— TÂCHE À FAIRE —
Dans l'entretien sur les femmes en Tunisie présenté plus bas, relevez tous les lieux et structures où, selon Alhem Belhadj, les femmes étaient présentes pendant le processus révolutionnaire.

— EXTRAIT DE PAGE —
╔══

Publié le Dimanche 20 février 2011 à 09h52.

Tunisie. Où sont les femmes ?

La révolution tunisienne en cours ne règle pour le moment pas les inégalités entre les hommes et les femmes. Celles-ci s'organisent donc pour conserver leurs acquis et en conquérir d'autres. Alhem Belhadj, membre de l'Association tunisienne des femmes démocrates, explique la situation.

Quelle est la condition des femmes en Tunisie actuellement ? Y a-t-il des changements avec le processus révolutionnaire ?

Je ne sais pas si on peut dire qu'il y a des changements, en tout cas les femmes ont vraiment participé à cette révolution. Elles étaient là dans tout le processus, dans les rues, les comités de quartiers, les comités d'auto-organisation, les syndicats. Elles étaient présentes parmi les martyrs, les blessés... Il y a eu des femmes victimes de viols, d'agressions sexuelles... Elles ont vraiment participé à cette révolution.

C'est rassurant que les femmes soient présentes politiquement. Mais leur situation actuelle ne rassure pas du tout. Elles doivent se mobiliser réellement pour à la fois sauvegarder les quelques acquis qu'elles ont eu, et surtout en avoir plus. Je suis un peu inquiète. Il faut être vigilantes par rapport à ce qui va se passer.

╚══

— EXTRAITS D'ENREGISTREMENTS —
╔══

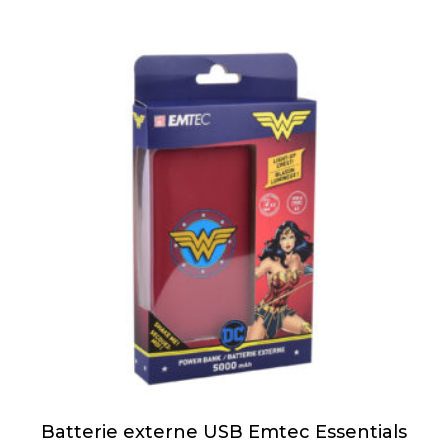
Batterie externe USB Emtec Essentials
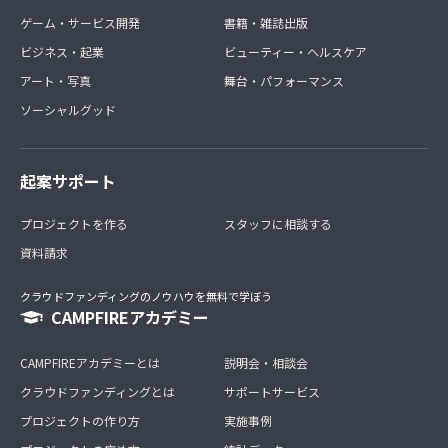
ゲーム・サービス開発
書籍・雑誌出版
ビジネス・起業
ビューティー・ヘルスケア
アート・写真
舞台・パフォーマンス
ソーシャルグッド
起案サポート
プロジェクトを作る
スタッフに相談する
資料請求
クラウドファンディングのノウハウを無料で学ぼう
CAMPFIREアカデミー
CAMPFIREアカデミーとは
説明会・相談会
クラウドファンディングとは
サポートサービス
プロジェクトの作り方
実施事例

╚══

— TÂCHE ACCOMPLIE —
- les rues
- les comités de quartiers
- les comités d'auto-organisation
- les syndicats